The Time is Now to Fund Fight Against Drug Epidemic

September is National Recovery Month, a time to learn more about substance abuse and to reflect on the power of recovery to help change lives for the better. And while this month is a hopeful reminder that people can and do recover from addiction, it also reinforces the fact that we must do more to fund the fight against the heroin and opioid epidemic.

In March, the Senate passed CARA – the Comprehensive Addiction and Recovery Act – which the President later signed into law. This is a good law that does important things to begin to combat the drug epidemic, but unfortunately, at the same time, we didn’t pass funding to support many of the CARA programs. We didn’t provide additional funds to support the treatment and recovery that people need in Maine and throughout the country.

 Since we passed CARA, close to 15,000 people have died – 78 a day, 3 an hour – because we haven’t acted on funding. These are real people. Ordinary Americans are being affected by this crisis on a daily basis.

According to the Maine Attorney General’s Office, 272 people in Maine died in 2015 as a result of drug overdoses – with the overwhelming majority of those deaths caused by heroin, fentanyl or prescription opioids. And it was recently announced that the overdose deaths in Maine are on a harrowing pace to exceed that number in 2016. We’ve seen 189 deaths through the first six months of this year in our state, and these tragic losses are coming at a time when the demand for treatment services has increased but access to them has decreased.

I’ve had roundtable discussions across Maine and met with the people living through the opioid and heroin epidemic every day. I’ve spoken with family members who have lost loved ones, law enforcement, doctors, nurses, treatment experts, first responders, and many others – and one of the overwhelming takeaways is that treatment works. It may not work the first, second, or even fifth time, but people can and do recover if they can access the treatment they need. 
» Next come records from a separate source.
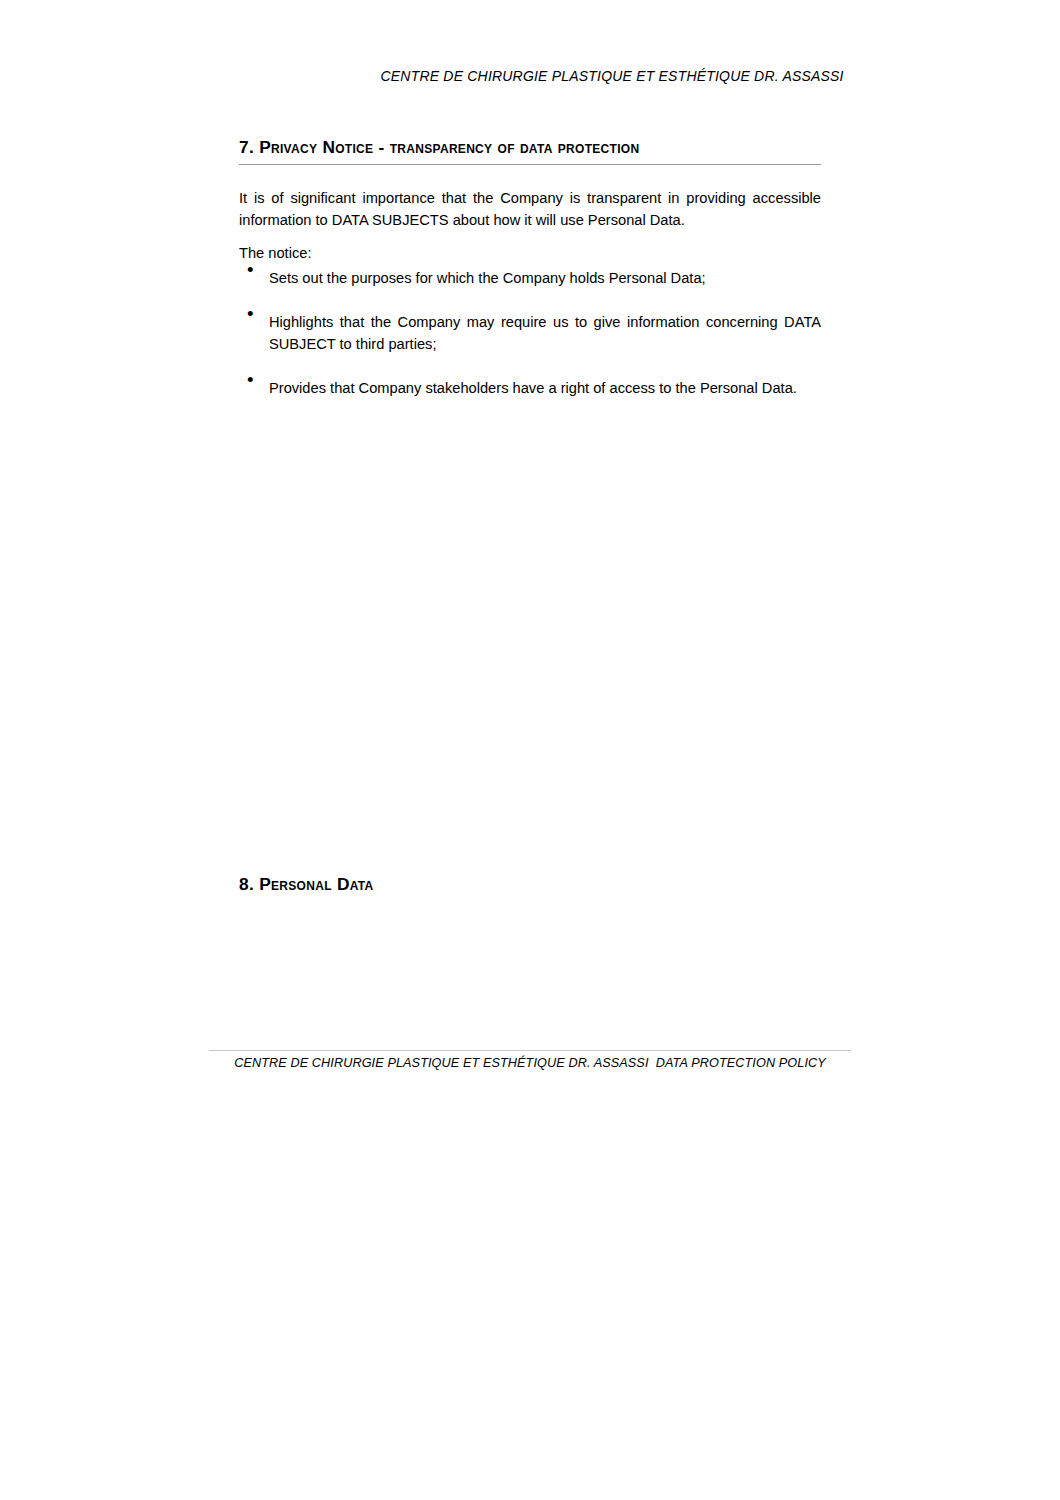CENTRE DE CHIRURGIE PLASTIQUE ET ESTHÉTIQUE DR. ASSASSI
7. Privacy Notice - transparency of data protection
It is of significant importance that the Company is transparent in providing accessible information to DATA SUBJECTS about how it will use Personal Data.
The notice:
Sets out the purposes for which the Company holds Personal Data;
Highlights that the Company may require us to give information concerning DATA SUBJECT to third parties;
Provides that Company stakeholders have a right of access to the Personal Data.
8. Personal Data
CENTRE DE CHIRURGIE PLASTIQUE ET ESTHÉTIQUE DR. ASSASSI DATA PROTECTION POLICY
 It’s time to deal with this terrible problem that is taking lives, tearing families apart, and deeply wounding the heart of America. I’ve sent letters to the President and to the leaders of the Senate Appropriations Committee – who play an important role in what gets funded and what doesn’t – calling for everyone to work together to fund the CARA law and meet this crisis head on.

 

 As Congress works to keep the government funded this month, I hope that we can also come together to finally put our money where our mouths are when it comes to tackling the addiction epidemic. We simply cannot let an opportunity to fund these critical prevention, treatment and recovery efforts slip through our fingers. The time to act is now.